Questi i principali elementi con i quali la startup francese Bastille si presenta al mercato e lancia un guanto di sfida al chief mondiale delle bici pieghevoli, l’inglese Brompton. A ideare la nuova azienda – prodotto, Gilles Henry, diventato famoso in Francia e nel mercato mondiale dei bambini per il lancio del passeggino Yoyo , che dal 2012 ha rivoluzionato e facilitato la vita di milioni di genitori grazie alla possibilità di piegarlo e riporlo in auto con un solo gesto.

E che questa nuova sfida sia diretta proprio al chief delle bici pieghevoli lo ha ammesso lo stesso Henry alla presentazione di qualche giorno fa, quando ha ammesso che “la Brompton è una bicicletta fantastica ma noi vogliamo offrire un’alternativa per una città con il selciato o per coloro che non vogliono una bicicletta con le ruote piccole”.

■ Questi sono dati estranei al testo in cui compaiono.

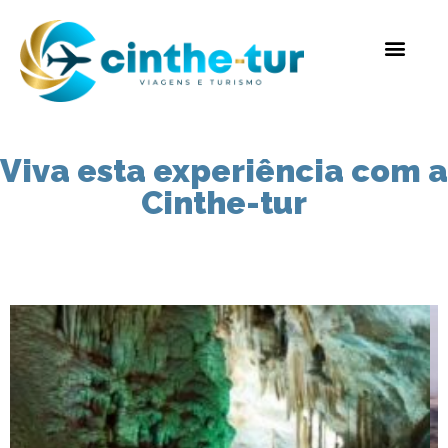
Viva esta experiência com a
Cinthe-tur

E infatti Bastille pesa appena 3 kg più della entry degree di Brompton ma offre una maggiore stabilità ed ergonomia, grazie a ruote di ben 11,5 pollici in più rispetto al marchio inglese che ha puntato tutto e solo sulle ruote da 16’. Uno dei freni all’acquisto di bici di alta gamma, secondo Henry, è il rischio di furto che dilaga in tutta Europa e per questo, molti ciclisti rinunciano all’acquisto se sanno di doverla lasciare per ore in strada o in cortile, esposta a furti e vandalismi mentre magari i proprietari sono impegnati in ufficio.

Così, dopo il successo di Yoyo, l’Archimede del pieghevole, come viene soprannominato Oltralpe il fondatore di Bastille, ha raccolto 10 milioni di euro dai fondi Eutopia e Ankaa Ventures per sviluppare il progetto al quale ci lavora da otto anni. Poi, ha ingaggiato i migliori supervisor del settore, come Julien Leyreloup di Cycles Victoires e Quentin Bernard di Devialet.

Depositati i brevetti, ideato e registrato il marchio, delineata la parte industriale (dove per la realizzazione del telaio spicca l’industria aeronautica Angers) e la strategia commerciale, Henry ha sollevato il velo al suo prodotto e aperto i preordini per le prime consegne previste per la metà del prossimo anno.

Venduta al prezzo di 2.590 euro, Bastille ha il telaio in alluminio aeronautico, la forcella in carbonio, la cinghia di trasmissione, mozzo a 3 velocità, freni a disco idraulici e illuminazione integrata. Cuore tecnologico della bici sono tre pezzi, reggisella, telaio e attacco manubrio (tutti e tre brevettati) che si muovono all’unisono permettendo la rapida piegatura dopo aver azionato leva sulla barra inferiore del telaio. L’obiettivo di Bastille è quello di vendere da 6.000 a ten.000 l’anno.